- [Work required] All lines with the word "index" must be pulled from the entries below.
Given records START
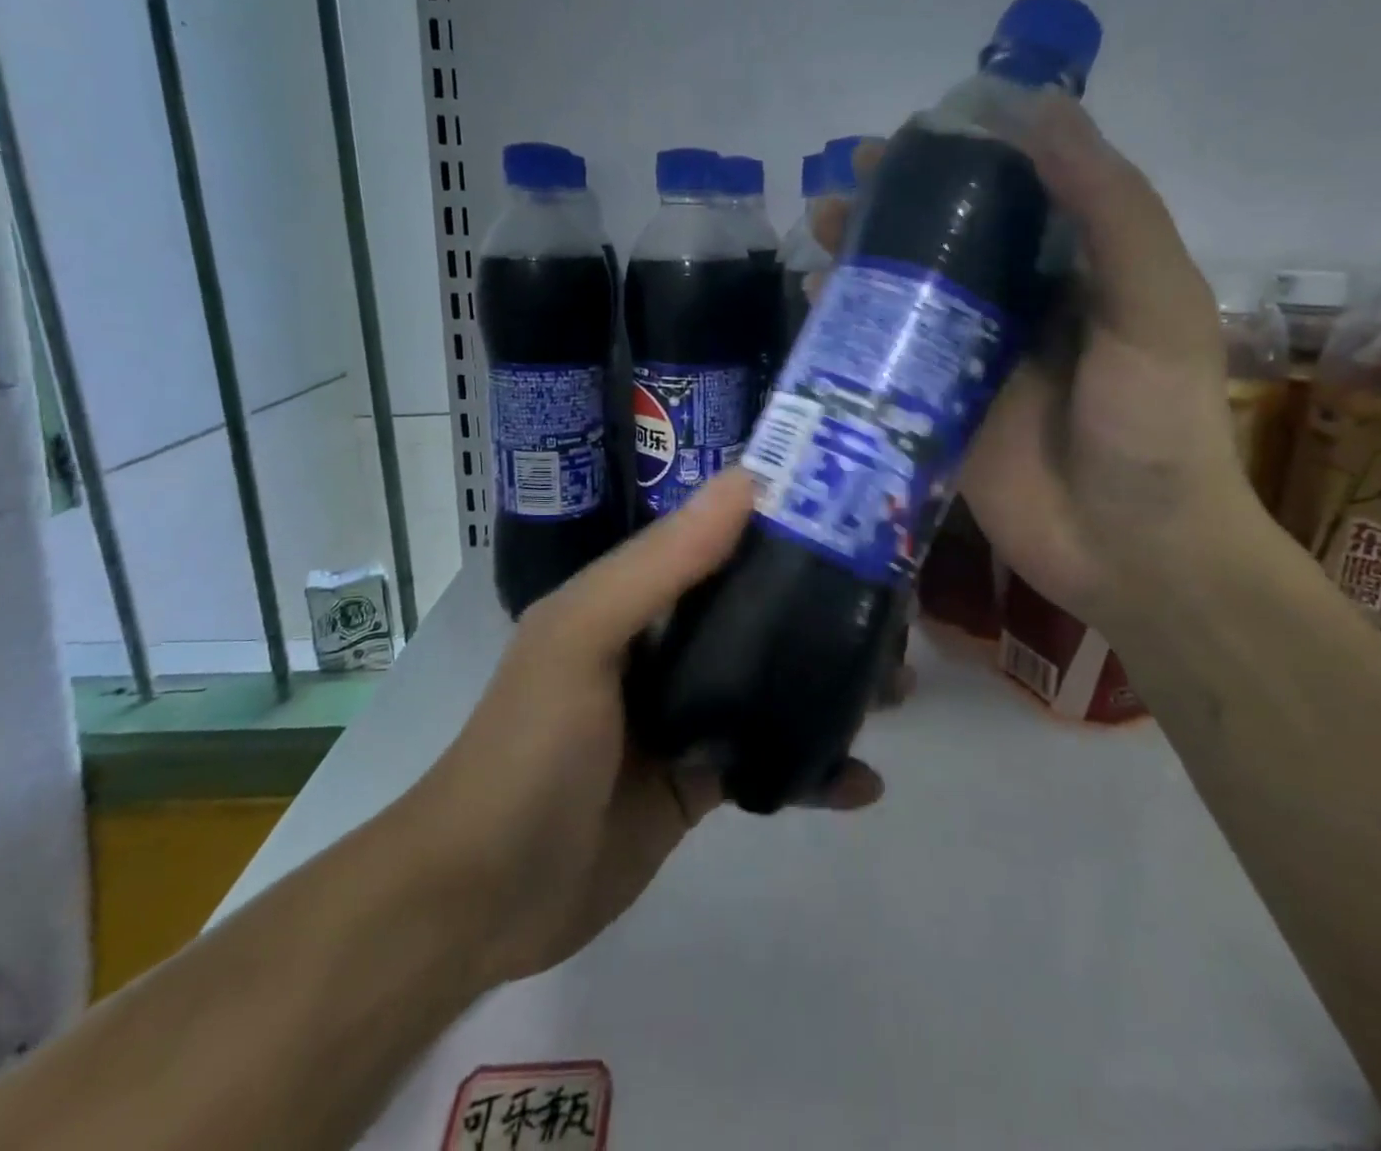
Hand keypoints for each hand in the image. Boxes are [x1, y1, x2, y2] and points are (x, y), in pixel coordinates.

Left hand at [404, 472, 886, 988]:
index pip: (719, 540)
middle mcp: (662, 646)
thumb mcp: (583, 637)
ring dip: (832, 684)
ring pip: (774, 683)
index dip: (784, 525)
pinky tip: (862, 783)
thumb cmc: (530, 750)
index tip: (858, 519)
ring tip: (897, 688)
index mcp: (635, 597)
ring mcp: (683, 716)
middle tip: (895, 613)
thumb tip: (748, 482)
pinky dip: (815, 770)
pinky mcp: (699, 782)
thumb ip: (662, 564)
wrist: (482, 899)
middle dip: (826, 609)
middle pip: (759, 611)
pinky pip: (770, 762)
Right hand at [818, 96, 1255, 633]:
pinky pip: (891, 364)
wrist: (1134, 550)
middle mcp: (1019, 310)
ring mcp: (973, 365)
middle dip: (893, 212)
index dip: (956, 159)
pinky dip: (855, 336)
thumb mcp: (1153, 303)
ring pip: (910, 299)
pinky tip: (818, 310)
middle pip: (945, 243)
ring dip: (866, 265)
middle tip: (840, 190)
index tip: (906, 138)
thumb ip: (1108, 209)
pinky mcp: (938, 415)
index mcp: (1075, 272)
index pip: (1009, 194)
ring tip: (819, 238)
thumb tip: (1042, 108)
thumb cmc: (1156, 424)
Given records END
- [Written answer]
index pip: (719, 540)
index dip: (784, 525)
index tip: (858, 519)
index mcp: (635, 597)
index dip: (956, 159)
index tip: (906, 138)
index mcp: (1075, 272)
index pip: (1009, 194)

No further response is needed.